◆ WHAT IS EXPECTED
Substitute "upper-left" for "top-left" in the records, beginning at their start and stopping after the line that contains "20: (699, 600)". Give back only those lines, with nothing else changed.
***** EXERCISE DATA
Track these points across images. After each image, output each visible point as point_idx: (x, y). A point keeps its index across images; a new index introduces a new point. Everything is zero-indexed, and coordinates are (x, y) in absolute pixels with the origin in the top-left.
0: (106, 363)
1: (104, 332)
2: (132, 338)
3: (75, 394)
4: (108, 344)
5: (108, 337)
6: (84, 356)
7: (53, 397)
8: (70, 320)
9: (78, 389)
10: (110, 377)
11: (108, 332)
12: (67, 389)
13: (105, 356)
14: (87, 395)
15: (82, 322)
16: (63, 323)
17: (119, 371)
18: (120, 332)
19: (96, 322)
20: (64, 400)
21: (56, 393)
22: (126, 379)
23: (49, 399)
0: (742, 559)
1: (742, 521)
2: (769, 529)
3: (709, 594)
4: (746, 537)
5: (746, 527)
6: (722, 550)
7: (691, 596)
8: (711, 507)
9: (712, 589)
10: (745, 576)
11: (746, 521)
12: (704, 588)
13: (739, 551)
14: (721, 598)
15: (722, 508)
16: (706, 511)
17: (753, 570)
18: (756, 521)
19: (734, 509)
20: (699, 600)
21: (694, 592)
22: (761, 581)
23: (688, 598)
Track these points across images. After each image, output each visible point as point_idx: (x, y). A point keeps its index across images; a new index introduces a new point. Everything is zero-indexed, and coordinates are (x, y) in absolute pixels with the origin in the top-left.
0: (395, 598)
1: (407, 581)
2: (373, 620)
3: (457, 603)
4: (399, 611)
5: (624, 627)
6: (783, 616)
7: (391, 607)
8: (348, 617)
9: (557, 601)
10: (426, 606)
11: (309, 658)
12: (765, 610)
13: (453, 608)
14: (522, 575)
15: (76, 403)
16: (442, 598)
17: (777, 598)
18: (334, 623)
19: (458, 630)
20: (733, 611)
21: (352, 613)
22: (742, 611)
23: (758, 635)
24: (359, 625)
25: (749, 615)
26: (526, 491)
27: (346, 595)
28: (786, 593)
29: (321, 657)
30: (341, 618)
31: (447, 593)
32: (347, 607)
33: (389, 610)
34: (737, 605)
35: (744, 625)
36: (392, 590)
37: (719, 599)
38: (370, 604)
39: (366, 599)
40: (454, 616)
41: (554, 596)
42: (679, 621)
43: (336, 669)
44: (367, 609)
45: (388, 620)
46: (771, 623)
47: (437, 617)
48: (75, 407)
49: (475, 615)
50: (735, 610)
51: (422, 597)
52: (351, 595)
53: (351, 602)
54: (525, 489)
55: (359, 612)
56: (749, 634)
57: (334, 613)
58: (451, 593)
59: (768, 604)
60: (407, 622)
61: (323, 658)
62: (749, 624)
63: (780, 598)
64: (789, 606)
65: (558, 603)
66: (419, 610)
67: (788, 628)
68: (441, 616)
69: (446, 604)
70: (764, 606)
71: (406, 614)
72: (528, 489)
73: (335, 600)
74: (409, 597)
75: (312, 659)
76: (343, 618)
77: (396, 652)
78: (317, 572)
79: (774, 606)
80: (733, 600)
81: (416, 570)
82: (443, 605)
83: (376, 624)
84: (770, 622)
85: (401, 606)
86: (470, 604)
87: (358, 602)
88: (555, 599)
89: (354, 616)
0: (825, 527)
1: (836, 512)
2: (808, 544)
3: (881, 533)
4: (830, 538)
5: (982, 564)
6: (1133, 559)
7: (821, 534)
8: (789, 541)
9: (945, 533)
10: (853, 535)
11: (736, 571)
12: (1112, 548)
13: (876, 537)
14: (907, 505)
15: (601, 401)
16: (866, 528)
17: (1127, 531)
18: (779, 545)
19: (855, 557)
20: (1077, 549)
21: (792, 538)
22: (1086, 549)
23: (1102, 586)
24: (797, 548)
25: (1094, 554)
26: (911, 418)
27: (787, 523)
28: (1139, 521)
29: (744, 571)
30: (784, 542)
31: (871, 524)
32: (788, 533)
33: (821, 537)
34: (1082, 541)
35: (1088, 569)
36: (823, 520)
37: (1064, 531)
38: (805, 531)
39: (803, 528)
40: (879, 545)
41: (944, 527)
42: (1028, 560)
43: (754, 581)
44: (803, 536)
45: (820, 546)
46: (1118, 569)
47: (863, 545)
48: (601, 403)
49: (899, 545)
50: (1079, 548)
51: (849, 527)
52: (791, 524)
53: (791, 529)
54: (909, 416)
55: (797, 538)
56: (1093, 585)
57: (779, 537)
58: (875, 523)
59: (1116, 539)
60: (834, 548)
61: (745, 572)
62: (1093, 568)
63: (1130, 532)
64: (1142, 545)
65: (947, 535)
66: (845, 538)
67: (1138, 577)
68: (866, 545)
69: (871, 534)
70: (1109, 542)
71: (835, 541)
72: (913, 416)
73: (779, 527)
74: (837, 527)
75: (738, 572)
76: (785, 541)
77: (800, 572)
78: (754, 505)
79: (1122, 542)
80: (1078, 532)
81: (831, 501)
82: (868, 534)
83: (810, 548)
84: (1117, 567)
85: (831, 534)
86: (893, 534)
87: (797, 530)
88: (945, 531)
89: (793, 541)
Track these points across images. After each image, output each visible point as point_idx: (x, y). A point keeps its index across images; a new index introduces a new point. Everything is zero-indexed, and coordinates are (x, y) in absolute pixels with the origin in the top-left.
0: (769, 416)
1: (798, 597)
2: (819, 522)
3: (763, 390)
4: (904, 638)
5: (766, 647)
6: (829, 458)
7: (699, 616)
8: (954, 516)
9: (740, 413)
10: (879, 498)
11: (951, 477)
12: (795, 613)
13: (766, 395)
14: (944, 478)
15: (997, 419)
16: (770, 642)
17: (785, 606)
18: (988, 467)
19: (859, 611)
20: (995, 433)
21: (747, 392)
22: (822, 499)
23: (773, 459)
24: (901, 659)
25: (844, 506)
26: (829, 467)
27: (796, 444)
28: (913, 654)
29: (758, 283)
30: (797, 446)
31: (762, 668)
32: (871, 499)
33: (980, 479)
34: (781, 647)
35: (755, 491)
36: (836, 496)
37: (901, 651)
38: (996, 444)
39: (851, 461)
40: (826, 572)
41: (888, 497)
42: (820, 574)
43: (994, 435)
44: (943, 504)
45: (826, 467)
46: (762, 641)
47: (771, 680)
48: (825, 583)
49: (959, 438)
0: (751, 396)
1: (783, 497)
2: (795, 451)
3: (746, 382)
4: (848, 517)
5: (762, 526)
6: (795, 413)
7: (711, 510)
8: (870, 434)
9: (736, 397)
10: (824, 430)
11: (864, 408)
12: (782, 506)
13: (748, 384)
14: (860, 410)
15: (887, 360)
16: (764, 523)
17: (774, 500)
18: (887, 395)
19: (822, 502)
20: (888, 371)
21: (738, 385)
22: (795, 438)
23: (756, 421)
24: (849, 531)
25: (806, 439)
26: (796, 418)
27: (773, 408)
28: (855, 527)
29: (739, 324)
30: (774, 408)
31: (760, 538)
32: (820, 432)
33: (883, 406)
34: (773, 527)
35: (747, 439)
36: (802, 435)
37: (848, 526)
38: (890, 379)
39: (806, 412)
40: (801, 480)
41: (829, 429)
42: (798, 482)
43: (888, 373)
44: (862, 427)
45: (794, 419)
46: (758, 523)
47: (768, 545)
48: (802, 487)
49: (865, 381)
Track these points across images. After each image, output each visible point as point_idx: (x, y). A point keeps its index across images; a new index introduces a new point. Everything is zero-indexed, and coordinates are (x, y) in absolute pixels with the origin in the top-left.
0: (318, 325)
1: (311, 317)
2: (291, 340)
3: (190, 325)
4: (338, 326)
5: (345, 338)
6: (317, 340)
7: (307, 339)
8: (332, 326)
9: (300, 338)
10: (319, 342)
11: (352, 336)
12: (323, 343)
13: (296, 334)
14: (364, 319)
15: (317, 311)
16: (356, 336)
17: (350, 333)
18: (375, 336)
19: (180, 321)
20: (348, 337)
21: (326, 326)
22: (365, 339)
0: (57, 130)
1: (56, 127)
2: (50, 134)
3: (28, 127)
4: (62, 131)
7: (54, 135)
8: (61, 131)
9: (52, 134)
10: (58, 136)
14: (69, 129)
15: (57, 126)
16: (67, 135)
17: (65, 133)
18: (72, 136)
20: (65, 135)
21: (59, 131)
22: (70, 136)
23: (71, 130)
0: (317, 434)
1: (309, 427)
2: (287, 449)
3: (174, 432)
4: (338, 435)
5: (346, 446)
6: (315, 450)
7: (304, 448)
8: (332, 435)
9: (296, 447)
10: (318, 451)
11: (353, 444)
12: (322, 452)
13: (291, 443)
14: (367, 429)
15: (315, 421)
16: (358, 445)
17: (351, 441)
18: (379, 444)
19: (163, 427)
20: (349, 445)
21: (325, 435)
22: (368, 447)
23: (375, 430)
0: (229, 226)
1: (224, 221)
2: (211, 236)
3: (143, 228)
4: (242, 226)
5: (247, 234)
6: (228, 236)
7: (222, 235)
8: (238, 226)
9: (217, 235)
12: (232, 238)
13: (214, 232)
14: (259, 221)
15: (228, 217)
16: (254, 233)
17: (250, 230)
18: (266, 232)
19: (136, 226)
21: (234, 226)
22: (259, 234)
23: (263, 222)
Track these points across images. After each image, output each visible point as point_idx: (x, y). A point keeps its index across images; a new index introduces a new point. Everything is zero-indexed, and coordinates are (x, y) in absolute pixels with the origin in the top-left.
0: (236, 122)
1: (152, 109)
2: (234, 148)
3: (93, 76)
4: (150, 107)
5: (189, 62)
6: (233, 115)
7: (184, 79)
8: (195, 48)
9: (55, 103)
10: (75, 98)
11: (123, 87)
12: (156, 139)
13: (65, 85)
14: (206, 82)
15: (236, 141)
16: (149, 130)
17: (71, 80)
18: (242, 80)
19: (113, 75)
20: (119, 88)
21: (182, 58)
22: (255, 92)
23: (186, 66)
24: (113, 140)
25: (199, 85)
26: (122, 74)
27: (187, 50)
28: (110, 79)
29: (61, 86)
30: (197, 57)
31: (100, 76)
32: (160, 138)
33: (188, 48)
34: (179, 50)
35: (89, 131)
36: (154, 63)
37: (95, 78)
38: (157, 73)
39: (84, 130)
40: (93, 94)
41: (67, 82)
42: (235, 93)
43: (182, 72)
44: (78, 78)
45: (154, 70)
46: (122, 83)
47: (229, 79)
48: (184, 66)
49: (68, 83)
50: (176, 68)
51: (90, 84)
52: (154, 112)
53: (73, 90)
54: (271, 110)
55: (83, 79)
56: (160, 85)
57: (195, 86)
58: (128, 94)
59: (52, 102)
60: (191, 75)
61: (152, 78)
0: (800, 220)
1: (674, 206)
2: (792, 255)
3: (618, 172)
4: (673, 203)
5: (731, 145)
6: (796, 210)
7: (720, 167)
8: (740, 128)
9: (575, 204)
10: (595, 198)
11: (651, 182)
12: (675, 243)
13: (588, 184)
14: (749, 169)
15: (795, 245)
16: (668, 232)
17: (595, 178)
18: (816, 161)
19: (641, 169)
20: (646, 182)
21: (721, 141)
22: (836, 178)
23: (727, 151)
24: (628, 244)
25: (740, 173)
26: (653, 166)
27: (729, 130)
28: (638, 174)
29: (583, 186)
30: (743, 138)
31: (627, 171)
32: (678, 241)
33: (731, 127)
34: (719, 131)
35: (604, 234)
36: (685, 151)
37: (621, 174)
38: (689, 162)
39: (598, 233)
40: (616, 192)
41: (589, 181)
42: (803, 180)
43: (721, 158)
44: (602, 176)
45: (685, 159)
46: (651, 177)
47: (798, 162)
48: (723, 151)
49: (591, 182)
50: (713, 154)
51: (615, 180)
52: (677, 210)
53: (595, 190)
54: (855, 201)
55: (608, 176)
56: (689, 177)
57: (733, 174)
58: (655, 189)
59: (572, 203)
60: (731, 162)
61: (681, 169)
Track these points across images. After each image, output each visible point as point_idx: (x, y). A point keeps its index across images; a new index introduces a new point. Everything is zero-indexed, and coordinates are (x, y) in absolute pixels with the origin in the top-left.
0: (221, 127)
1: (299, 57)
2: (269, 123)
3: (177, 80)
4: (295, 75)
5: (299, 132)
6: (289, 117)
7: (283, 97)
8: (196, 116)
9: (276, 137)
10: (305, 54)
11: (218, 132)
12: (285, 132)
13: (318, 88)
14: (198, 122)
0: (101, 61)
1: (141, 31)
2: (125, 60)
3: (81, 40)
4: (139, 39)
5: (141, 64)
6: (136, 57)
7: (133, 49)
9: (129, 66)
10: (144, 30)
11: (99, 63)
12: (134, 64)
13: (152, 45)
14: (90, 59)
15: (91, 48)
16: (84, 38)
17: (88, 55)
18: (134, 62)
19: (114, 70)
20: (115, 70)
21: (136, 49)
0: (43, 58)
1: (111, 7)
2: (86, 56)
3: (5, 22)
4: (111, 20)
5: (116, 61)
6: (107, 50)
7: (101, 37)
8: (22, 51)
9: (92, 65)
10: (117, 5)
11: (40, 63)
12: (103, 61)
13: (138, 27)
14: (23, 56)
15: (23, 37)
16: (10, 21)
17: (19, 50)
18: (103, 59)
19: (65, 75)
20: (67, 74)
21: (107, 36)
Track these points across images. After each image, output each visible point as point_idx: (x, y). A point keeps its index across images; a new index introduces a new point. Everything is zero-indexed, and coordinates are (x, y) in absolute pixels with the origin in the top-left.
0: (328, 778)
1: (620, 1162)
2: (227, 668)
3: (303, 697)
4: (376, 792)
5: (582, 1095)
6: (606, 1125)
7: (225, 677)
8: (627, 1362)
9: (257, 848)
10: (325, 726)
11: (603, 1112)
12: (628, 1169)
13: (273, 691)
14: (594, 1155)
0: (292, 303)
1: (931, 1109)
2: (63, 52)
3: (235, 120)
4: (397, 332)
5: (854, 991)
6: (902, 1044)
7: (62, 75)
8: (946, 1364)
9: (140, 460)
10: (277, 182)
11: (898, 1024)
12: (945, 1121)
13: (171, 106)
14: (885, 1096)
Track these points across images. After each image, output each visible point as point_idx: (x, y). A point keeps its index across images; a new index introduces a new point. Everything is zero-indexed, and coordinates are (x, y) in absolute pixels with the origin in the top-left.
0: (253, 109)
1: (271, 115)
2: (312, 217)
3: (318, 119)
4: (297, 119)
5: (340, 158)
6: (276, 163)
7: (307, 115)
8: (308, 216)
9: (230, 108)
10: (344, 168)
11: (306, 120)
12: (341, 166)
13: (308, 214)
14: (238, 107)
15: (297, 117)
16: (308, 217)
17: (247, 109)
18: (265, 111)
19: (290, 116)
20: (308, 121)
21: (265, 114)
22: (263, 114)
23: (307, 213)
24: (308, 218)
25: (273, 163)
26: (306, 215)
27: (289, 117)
**********
◆ RESULT FOR THIS TASK
Track these points across images. After each image, output each visible point as point_idx: (x, y). A point keeps its index across images; a new index introduces a new point. Everything is zero-indexed, and coordinates are (x, y) in absolute pixels with the origin in the upper-left.
0: (106, 363)
1: (104, 332)
2: (132, 338)
3: (75, 394)
4: (108, 344)
5: (108, 337)
6: (84, 356)
7: (53, 397)
8: (70, 320)
9: (78, 389)
10: (110, 377)
11: (108, 332)
12: (67, 389)
13: (105, 356)
14: (87, 395)
15: (82, 322)
16: (63, 323)
17: (119, 371)
18: (120, 332)
19: (96, 322)
20: (64, 400)
21: (56, 393)
22: (126, 379)
23: (49, 399)
0: (742, 559)
1: (742, 521)
2: (769, 529)
3: (709, 594)
4: (746, 537)
5: (746, 527)
6: (722, 550)
7: (691, 596)
8: (711, 507)
9: (712, 589)
10: (745, 576)
11: (746, 521)
12: (704, 588)
13: (739, 551)
14: (721, 598)
15: (722, 508)
16: (706, 511)
17: (753, 570)
18: (756, 521)
19: (734, 509)
20: (699, 600)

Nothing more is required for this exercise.